[Stored data entries]
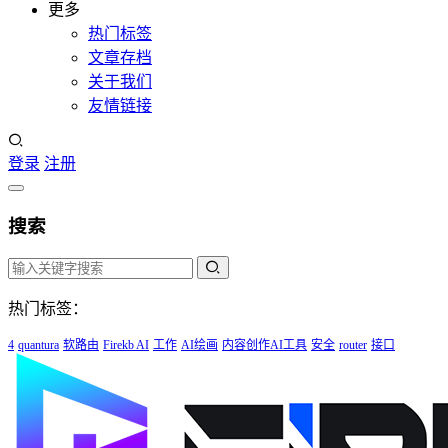
更多
热门标签
文章存档
关于我们
友情链接
登录
注册
搜索
热门标签：
4
quantura
软路由
Firekb AI
工作
AI绘画
内容创作AI工具
安全
router
接口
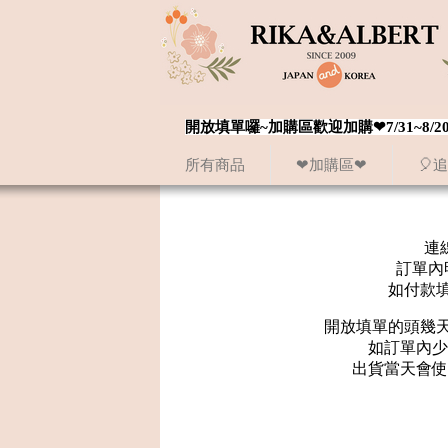
開放填單囉~加購區歡迎加購❤7/31~
所有商品
❤加購區❤
🎈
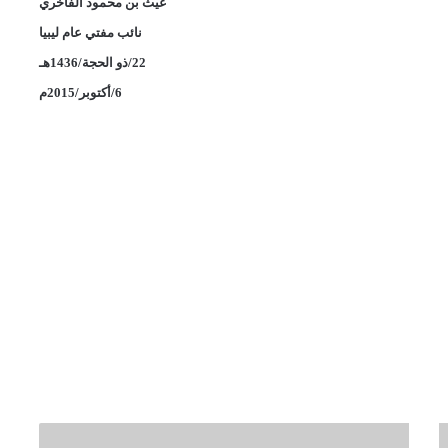
غيث بن محمود الفاخري
نائب مفتي عام ليبيا
22/ذو الحجة/1436هـ
6/أكتوبر/2015م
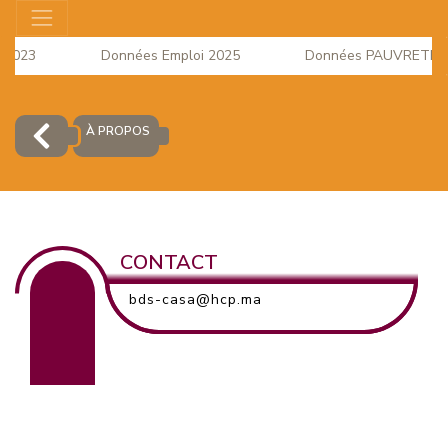
 2023
Données Emploi 2025
Données PAUVRETE 202
 la Consommation du mois d'Avril 2026 est disponible
À PROPOS
CONTACT
bds-casa@hcp.ma
EUR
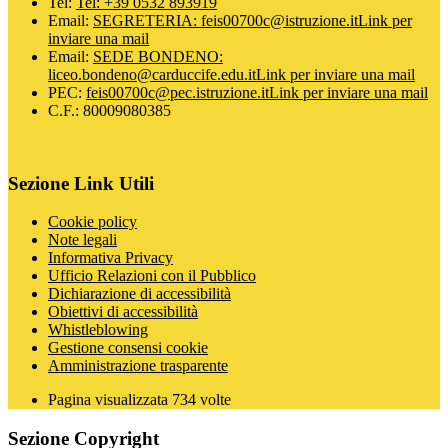
Tel:
Tel: +39 0532 893919
Email:
SEGRETERIA: feis00700c@istruzione.it
Link per
inviare una mail
Email:
SEDE BONDENO:
liceo.bondeno@carduccife.edu.it
Link per inviare una mail
PEC:
feis00700c@pec.istruzione.it
Link per inviare una mail
C.F.: 80009080385
Sezione Link Utili
Cookie policy
Note legali
Informativa Privacy
Ufficio Relazioni con il Pubblico
Dichiarazione di accessibilità
Obiettivi di accessibilità
Whistleblowing
Gestione consensi cookie
Amministrazione trasparente
Pagina visualizzata
734
volte
Sezione Copyright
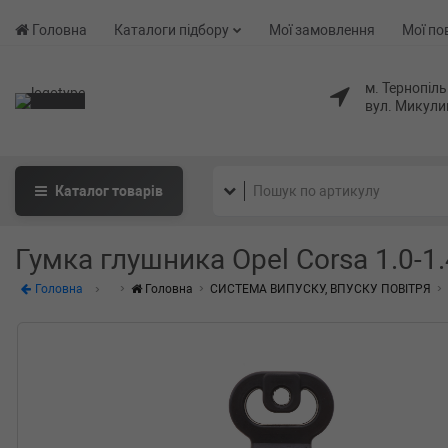
Головна
Каталоги підбору
Мої замовлення
Мої по
м. Тернопіль
вул. Микули
Каталог
товарів
Гумка глушника Opel Corsa 1.0-1.
Головна
Головна
СИСТЕМА ВИПУСКУ, ВПУСКУ ПОВІТРЯ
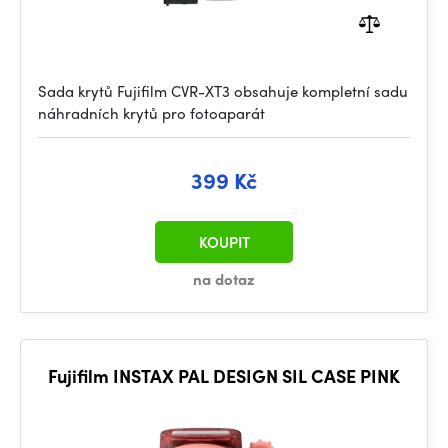
Sada krytů Fujifilm CVR-XT3 obsahuje kompletní sadu
náhradních krytů pro fotoaparát
399 Kč
KOUPIT
na dotaz
Fujifilm INSTAX PAL DESIGN SIL CASE PINK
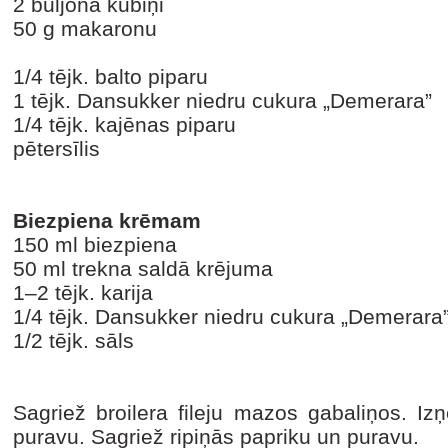
2 buljona kubiņi
50 g makaronu
1/4 tējk. balto piparu
1 tējk. Dansukker niedru cukura „Demerara”
1/4 tējk. kajēnas piparu
pētersīlis
Biezpiena krēmam
150 ml biezpiena
50 ml trekna saldā krējuma
1–2 tējk. karija
1/4 tējk. Dansukker niedru cukura „Demerara
1/2 tējk. sāls
Sagriež broilera fileju mazos gabaliņos. I
puravu. Sagriež ripiņās papriku un puravu.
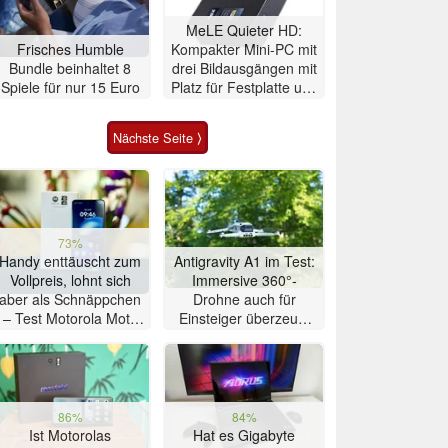
MeLE Quieter HD:
Frisches Humble
Kompakter Mini-PC mit
Bundle beinhaltet 8
drei Bildausgängen mit
Spiele für nur 15 Euro
Platz für Festplatte und
SSD
Nächste Seite ⟩
73%
Handy enttäuscht zum
Antigravity A1 im Test:
Vollpreis, lohnt sich
Immersive 360°-
aber als Schnäppchen
Drohne auch für
– Test Motorola Moto
Einsteiger überzeugt
G47 Smartphone
mit Einschränkungen
86%
84%
Ist Motorolas
Hat es Gigabyte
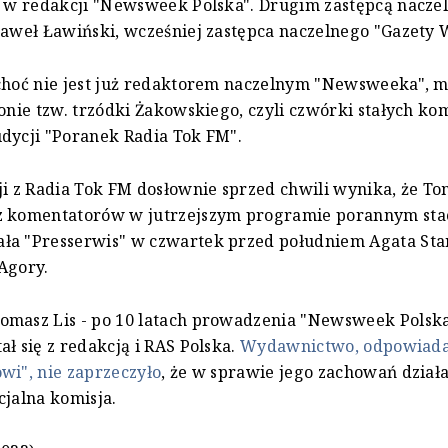
e w redakcji "Newsweek Polska". Drugim zastępcą nacze
Paweł Ławiński, wcześniej zastępca naczelnego "Gazety
choć nie jest już redaktorem naczelnym "Newsweeka", 
ronie tzw. trzódki Żakowskiego, czyli czwórki stałych k
dycji "Poranek Radia Tok FM".
ji z Radia Tok FM dosłownie sprzed chwili wynika, że To
z komentatorów w jutrzejszym programie porannym stac
ła "Presserwis" w czwartek przed południem Agata Sta
Agory.
masz Lis - po 10 latach prowadzenia "Newsweek Polska"
ał się z redakcją i RAS Polska.
Wydawnictwo, odpowiada
wi", nie zaprzeczyło
, że w sprawie jego zachowań dział
cjalna komisja.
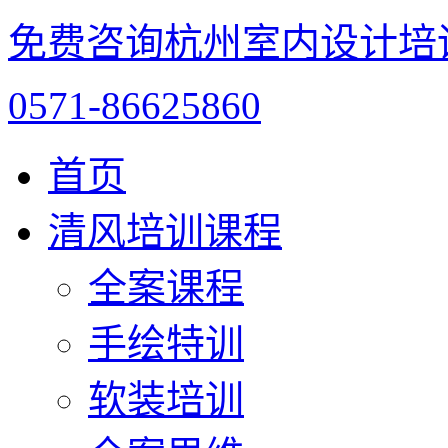
免费咨询杭州室内设计培
0571-86625860
首页
清风培训课程
全案课程
手绘特训
软装培训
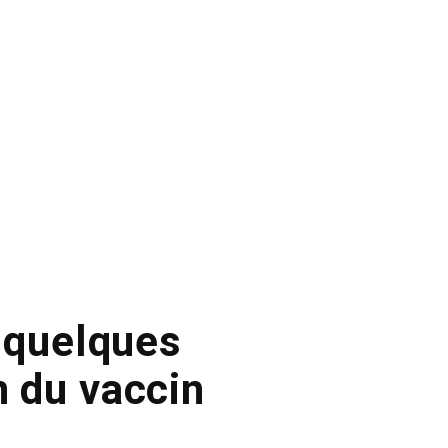
 quelques
n du vaccin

* EXERCISE DESCRIPTION: Write out each entry word for word, images excluded.

* RESULT OF THIS TASK:
更多
热门标签
文章存档
关于我们
友情链接
登录
注册
搜索
热门标签：
4
quantura
软路由
Firekb AI
工作
AI绘画
内容创作AI工具
安全
router
接口
開放填單囉~加購區歡迎加購❤7/31~
所有商品
❤加購區❤
🎈
غيث بن محمود الفاخري
نائب مفتي عام ليبيا
22/ذو الحجة/1436هـ
6/أكتوبر/2015م
 2023
Données Emploi 2025
Données PAUVRETE 202
 la Consommation du mois d'Avril 2026 est disponible
À PROPOS
CONTACT
bds-casa@hcp.ma
EUR
Tel:
Tel: +39 0532 893919
Email:
SEGRETERIA: feis00700c@istruzione.it
Link per
inviare una mail
Email:
SEDE BONDENO:
liceo.bondeno@carduccife.edu.it
Link per inviare una mail
PEC:
feis00700c@pec.istruzione.it
Link per inviare una mail
C.F.: 80009080385
Sezione Link Utili
Cookie policy
Note legali
Informativa Privacy
Ufficio Relazioni con il Pubblico
Dichiarazione di accessibilità
Obiettivi di accessibilità
Whistleblowing
Gestione consensi cookie
Amministrazione trasparente
Pagina visualizzata
734
volte
Sezione Copyright
Головна
Каталоги підбору
Мої замовлення
Мої по
м. Тернопіль
вул. Микули
Каталог
товарів
Гумка глушника Opel Corsa 1.0-1.
Головна
Головна
СИСТЕМА ВИПУСКУ, ВПУСКУ ПОВІТРЯ
Sada krytů Fujifilm CVR-XT3 obsahuje kompletní sadu
náhradních krytů pro fotoaparát
399 Kč
KOUPIT
na dotaz
Fujifilm INSTAX PAL DESIGN SIL CASE PINK
2 buljona kubiņi
50 g makaronu
1/4 tējk. balto piparu
1 tējk. Dansukker niedru cukura „Demerara”
1/4 tējk. kajēnas piparu
pētersīlis
Biezpiena krēmam
150 ml biezpiena
50 ml trekna saldā krējuma
1–2 tējk. karija
1/4 tējk. Dansukker niedru cukura „Demerara
1/2 tējk. sāls
Sagriež broilera fileju mazos gabaliņos. I
puravu. Sagriež ripiņās papriku un puravu.
MeLE Quieter HD:
Frisches Humble
Kompakter Mini-PC mit
Bundle beinhaltet 8
drei Bildausgängen mit
Spiele für nur 15 Euro
Platz für Festplatte und
SSD
Nächste Seite ⟩
73%
Handy enttäuscht zum
Antigravity A1 im Test:
Vollpreis, lohnt sich
Immersive 360°-
aber als Schnäppchen
Drohne auch für
– Test Motorola Moto
Einsteiger überzeugt
G47 Smartphone
mit Einschränkungen
86%
84%
Ist Motorolas
Hat es Gigabyte
e w redakcji "Newsweek Polska". Drugim zastępcą nacze
Paweł Ławiński, wcześniej zastępca naczelnego "Gazety
choć nie jest już redaktorem naczelnym "Newsweeka", 
ronie tzw. trzódki Żakowskiego, czyli czwórki stałych k
dycji "Poranek Radia Tok FM".
ji z Radia Tok FM dosłownie sprzed chwili wynika, że To
z komentatorów w jutrzejszym programie porannym stac
ła "Presserwis" w czwartek przed południem Agata Sta
Agory.
masz Lis - po 10 latach prowadzenia "Newsweek Polska"
ał się z redakcją i RAS Polska.
Wydawnictwo, odpowiada
wi", nie zaprzeczyło
, że w sprawie jego zachowań dział
cjalna komisja.
免费咨询杭州室内设计培
0571-86625860
首页
清风培训课程
全案课程
手绘特训
软装培训
 quelques
n du vaccin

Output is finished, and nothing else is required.